Krisenresilienz: EUI-ESM Conference on Crisis Communication
Ende November 2025 veranstalteten das Europäische Hochschulinstitut (EUI) und der Europäische Stabilitätsmechanismus (ESM) gemeinsam eine Konferenz zum Thema Krisenkommunikation an der School of Transnational Governance des EUI. Zu dieser Konferenz war ich als Speakerin eingeladen.
Kommunikation als strategisches Element der Stabilität
Die Stadt Florenz ist seit langem ein Ort, an dem Komplexität Kreativität hervorbringt – ein passender Veranstaltungsort für eine Konferenz, die sich mit Krisen, Vertrauen und Kommunikation befasst. Die Veranstaltung brachte Führungskräfte, Wissenschaftler und Praktiker aus ganz Europa zusammen, um eine der entscheidenden Fragen unserer Zeit zu diskutieren: Wie können wir in einer Zeit, die von Unsicherheit, Komplexität und schwindendem Vertrauen geprägt ist, effektiv und glaubwürdig kommunizieren?
Als Beraterin für Krisenkommunikation und organisatorisches Veränderungsmanagement steht dieses Thema im Mittelpunkt meiner täglichen Arbeit.
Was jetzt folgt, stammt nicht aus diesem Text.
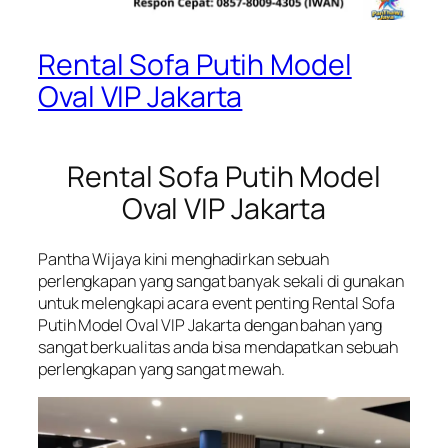
Rental Sofa Putih Model
Oval VIP Jakarta
Rental Sofa Putih Model
Oval VIP Jakarta
Pantha Wijaya kini menghadirkan sebuah
perlengkapan yang sangat banyak sekali di gunakan
untuk melengkapi acara event penting Rental Sofa
Putih Model Oval VIP Jakarta dengan bahan yang
sangat berkualitas anda bisa mendapatkan sebuah
perlengkapan yang sangat mewah.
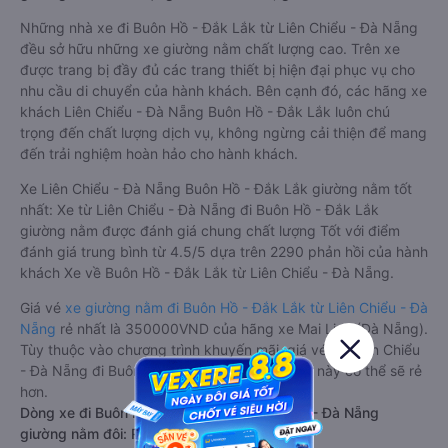
Những nhà xe đi Buôn Hồ - Đắk Lắk từ Liên Chiểu - Đà Nẵng
đều sở hữu những xe giường nằm chất lượng cao. Trên xe
được trang bị đầy đủ các trang thiết bị hiện đại phục vụ cho
nhu cầu di chuyển của hành khách. Bên cạnh đó, các hãng xe
khách Liên Chiểu - Đà Nẵng Buôn Hồ - Đắk Lắk luôn chú
trọng đến chất lượng dịch vụ, không ngừng cải thiện để mang
đến trải nghiệm hoàn hảo cho hành khách.
Xe Liên Chiểu - Đà Nẵng Buôn Hồ - Đắk Lắk giường nằm tốt
nhất: Xe từ Liên Chiểu - Đà Nẵng đi Buôn Hồ - Đắk Lắk
giường nằm được đánh giá chung chất lượng Tốt với điểm
đánh giá trung bình từ 4.5/5 dựa trên 2290 phản hồi của hành
khách Xe về Buôn Hồ - Đắk Lắk từ Liên Chiểu - Đà Nẵng.
Giá vé
xe giường nằm đi Buôn Hồ - Đắk Lắk từ Liên Chiểu - Đà
Nẵng
rẻ nhất là 350000VND của hãng xe Mai Linh (Đà Nẵng).
Tùy thuộc vào chương trình khuyến mãi, giá vé Xe Liên Chiểu
- Đà Nẵng đi Buôn Hồ - Đắk Lắk giường nằm này có thể sẽ rẻ
hơn.
Dòng xe đi Buôn Hồ - Đắk Lắk từ Liên Chiểu - Đà Nẵng
giường nằm đôi: Riêng tư, đầy đủ tiện nghi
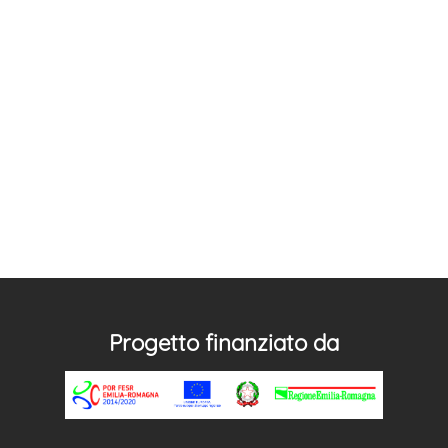
Progetto finanziato da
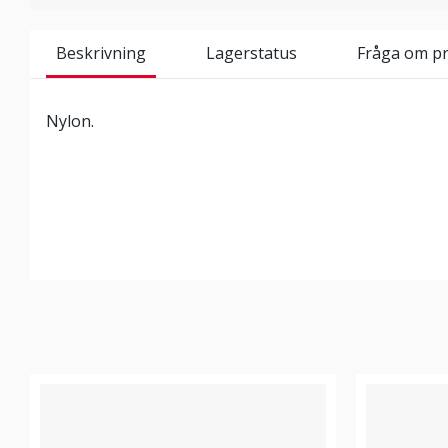
Beskrivning
Lagerstatus
Fråga om p
Nylon.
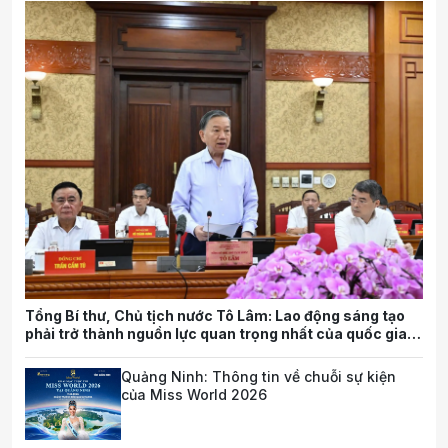
Tổng Bí thư, Chủ tịch nước Tô Lâm: Lao động sáng tạo
phải trở thành nguồn lực quan trọng nhất của quốc gia
trong tương lai
Quảng Ninh: Thông tin về chuỗi sự kiện
của Miss World 2026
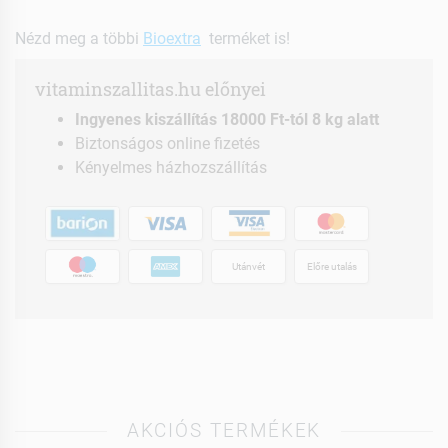
Nézd meg a többi
Bioextra
terméket is!
vitaminszallitas.hu előnyei
Ingyenes kiszállítás 18000 Ft-tól 8 kg alatt
Biztonságos online fizetés
Kényelmes házhozszállítás
Utánvét
Előre utalás
AKCIÓS TERMÉKEK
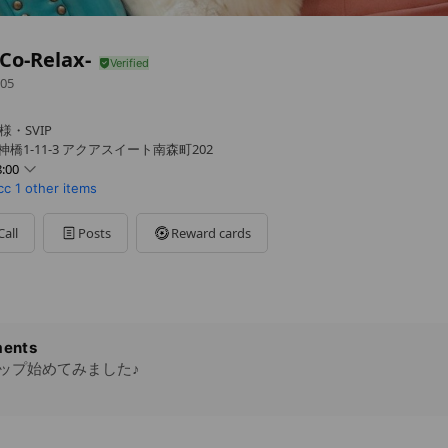
Co-Relax-
05
様・SVIP
橋1-11-3 アクアスイート南森町202
:00
cc
1 other items
Call
Posts
Reward cards
2/31迄営業・1/1~3休
ents
シップ始めてみました♪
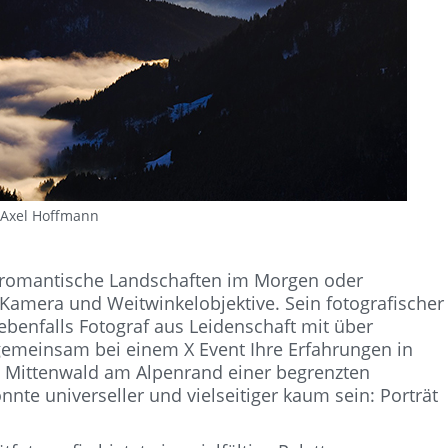
 Axel Hoffmann
e, romantische Landschaften im Morgen oder
 Kamera und Weitwinkelobjektive. Sein fotografischer
ebenfalls Fotograf aus Leidenschaft mit über
e gemeinsam bei einem X Event Ihre Erfahrungen in
 Mittenwald am Alpenrand einer begrenzten
te universeller und vielseitiger kaum sein: Porträt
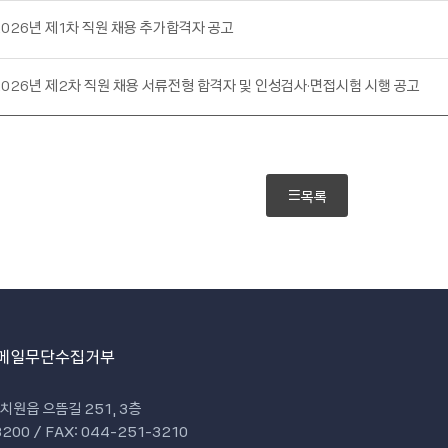
2026년 제1차 직원 채용 추가합격자 공고
2026년 제2차 직원 채용 서류전형 합격자 및 인성검사·면접시험 시행 공고
목록
메일무단수집거부
치원읍 으뜸길 251, 3층
200 / FAX: 044-251-3210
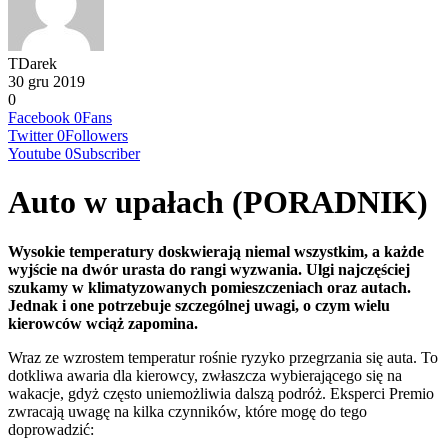
TDarek
30 gru 2019
0
Facebook
0
Fans
Twitter
0
Followers
Youtube
0
Subscriber
Auto w upałach (PORADNIK)
Wysokie temperatury doskwierają niemal wszystkim, a każde
wyjście na dwór urasta do rangi wyzwania. Ulgi najczęściej
szukamy w klimatyzowanych pomieszczeniach oraz autach.
Jednak i one potrzebuje szczególnej uwagi, o czym wielu
kierowców wciąż zapomina.
Wraz ze wzrostem temperatur rośnie ryzyko przegrzania się auta. To
dotkliwa awaria dla kierowcy, zwłaszcza wybierającego się na
wakacje, gdyż często uniemożliwia dalszą podróż. Eksperci Premio
zwracają uwagę na kilka czynników, które mogę do tego
doprowadzić:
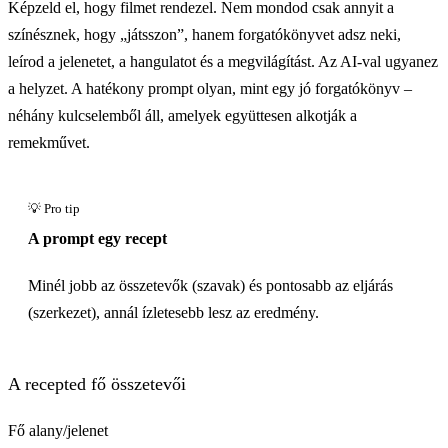
Képzeld el, hogy filmet rendezel. Nem mondod csak annyit a
színésznek, hogy „játsszon”, hanem forgatókönyvet adsz neki,
leírod a jelenetet, a hangulatot és a megvilágítást. Az AI-val ugyanez
a helyzet. A hatékony prompt olyan, mint egy jó forgatókönyv –
néhány kulcselemből áll, amelyek együttesen alkotják a
remekművet.
A prompt egy recept
Minél jobb az összetevők (szavak) és pontosabb az eljárás
(szerkezet), annál ízletesebb lesz az eredmény.
A recepted fő összetevői
Fő alany/jelenet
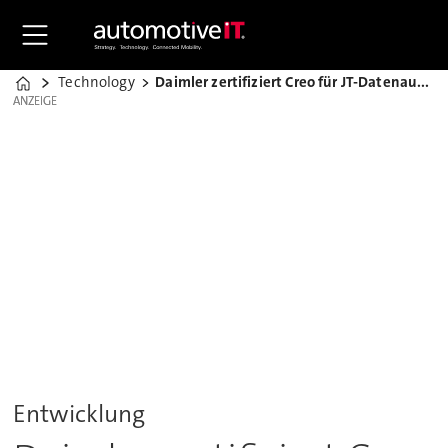
Technology
Daimler zertifiziert Creo für JT-Datenaustausch
Home
ANZEIGE
ANZEIGE
Entwicklung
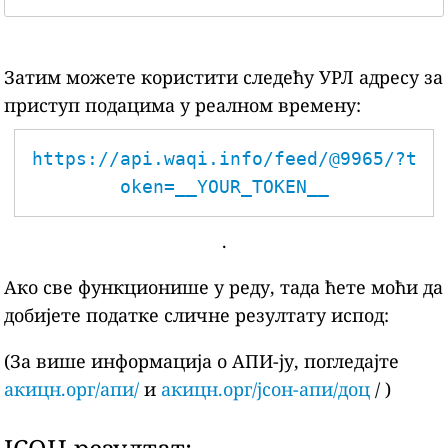
Затим можете користити следећу УРЛ адресу за
приступ подацима у реалном времену:
https://api.waqi.info/feed/@9965/?t
oken=__YOUR_TOKEN__
.
Ако све функционише у реду, тада ћете моћи да
добијете податке сличне резултату испод:
(За више информација о АПИ-ју, погледајте
акицн.орг/апи/
и
акицн.орг/јсон-апи/доц
/ )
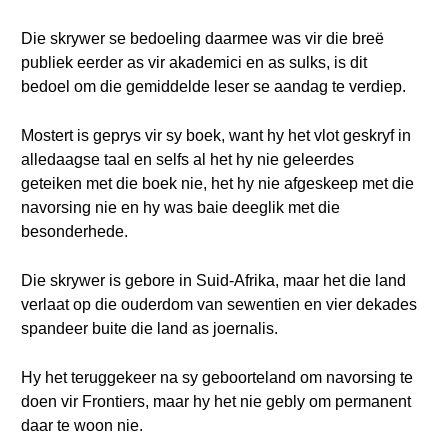
Die skrywer se bedoeling daarmee was vir die breë
publiek eerder as vir akademici en as sulks, is dit
bedoel om die gemiddelde leser se aandag te verdiep.
Mostert is geprys vir sy boek, want hy het vlot geskryf in
alledaagse taal en selfs al het hy nie geleerdes
geteiken met die boek nie, het hy nie afgeskeep met die
navorsing nie en hy was baie deeglik met die
besonderhede.
Die skrywer is gebore in Suid-Afrika, maar het die land
verlaat op die ouderdom van sewentien en vier dekades
spandeer buite die land as joernalis.
Hy het teruggekeer na sy geboorteland om navorsing te
doen vir Frontiers, maar hy het nie gebly om permanent
daar te woon nie.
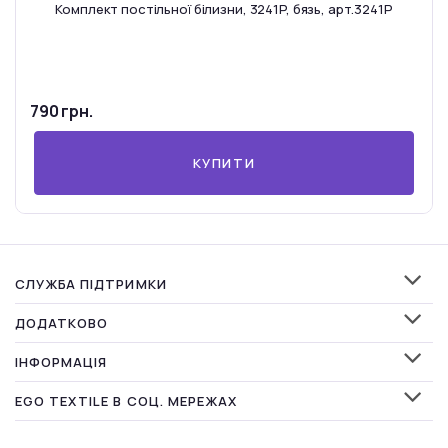
Комплект постільної білизни, 3241P, бязь, арт.3241P
790 грн.
КУПИТИ
СЛУЖБА ПІДТРИМКИ
ДОДАТКОВО
ІНФОРМАЦІЯ
EGO TEXTILE В СОЦ. МЕРЕЖАХ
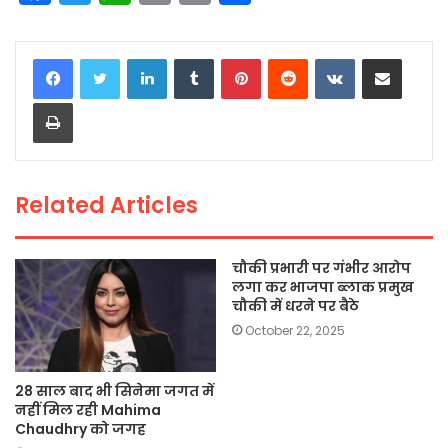
a
w
h
m
o
h
c
itt
a
ai
p
ar
LinkedIn
Tumblr
Pinterest
Reddit
VKontakte
Share via Email
e
er
ts
l
y
e
Print
b
A
Li
o
p
n
o
p
k
Related Articles
k
चौकी प्रभारी पर गंभीर आरोप
लगा कर भाजपा ब्लाक प्रमुख
चौकी में धरने पर बैठे
October 22, 2025
28 साल बाद भी सिनेमा जगत में
नहीं मिल रही Mahima
Chaudhry को जगह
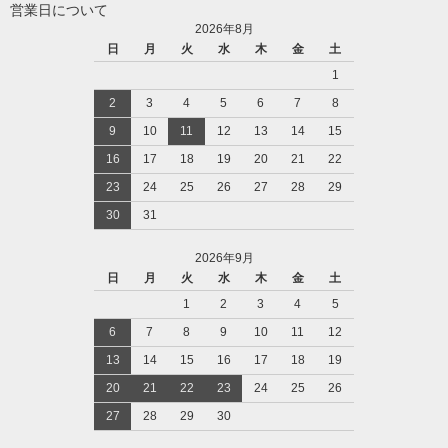
営業日について
2026年8月
日
月
火
水
木
金
土
1
2
3
4
5
6
7
8
9
10
11
12
13
14
15
16
17
18
19
20
21
22
23
24
25
26
27
28
29
30
31
2026年9月
日
月
火
水
木
金
土
1
2
3
4
5
6
7
8
9
10
11
12
13
14
15
16
17
18
19
20
21
22
23
24
25
26
27
28
29
30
Meine Teilnahme an diesem Forum, bei dem sich Expertinnen und Praktiker aus öffentlichen Institutionen und privaten Organisationen auf Augenhöhe trafen, war sowohl eine wertvolle inhaltliche Bereicherung als auch eine Erinnerung an die Kraft des Austauschs unter Gleichgesinnten. Als der Konferenztag zu Ende ging, hatten wir alle das Gefühl, dass die Diskussionen gerade erst begonnen hatten.
Wir leben in einer Zeit, in der Autorität, Daten und Fachwissen allein kein Garant mehr für Vertrauen sind. Menschen beurteilen Institutionen und Führungskräfte nicht nur danach, was sie sagen, sondern auch danach, wie sie es sagen – nach ihrer Haltung, ihrem Tempo und ihrer Reaktionsfähigkeit. Die Herausforderung für Kommunikatoren besteht daher nicht darin, perfekte Botschaften zu vermitteln, sondern die Glaubwürdigkeit der Beziehungen über einen längeren Zeitraum aufrechtzuerhalten.
Die Konferenz im Überblick
Die Konferenz wurde mit Begrüßungsreden von Pierre Gramegna, Geschäftsführer des ESM, und George Papaconstantinou, Lehrstuhlinhaber für Internationale Politische Ökonomie an der School of Transnational Governance des EUI, eröffnet. Beide betonten, dass Kommunikation in Zeiten sich überschneidender Krisen nicht nebensächlich, sondern von strategischer Bedeutung ist. Sie prägt das Handeln und die öffentliche Wahrnehmung von Institutionen, die Interpretation von Entscheidungen und die Aufrechterhaltung von Vertrauen über Grenzen hinweg.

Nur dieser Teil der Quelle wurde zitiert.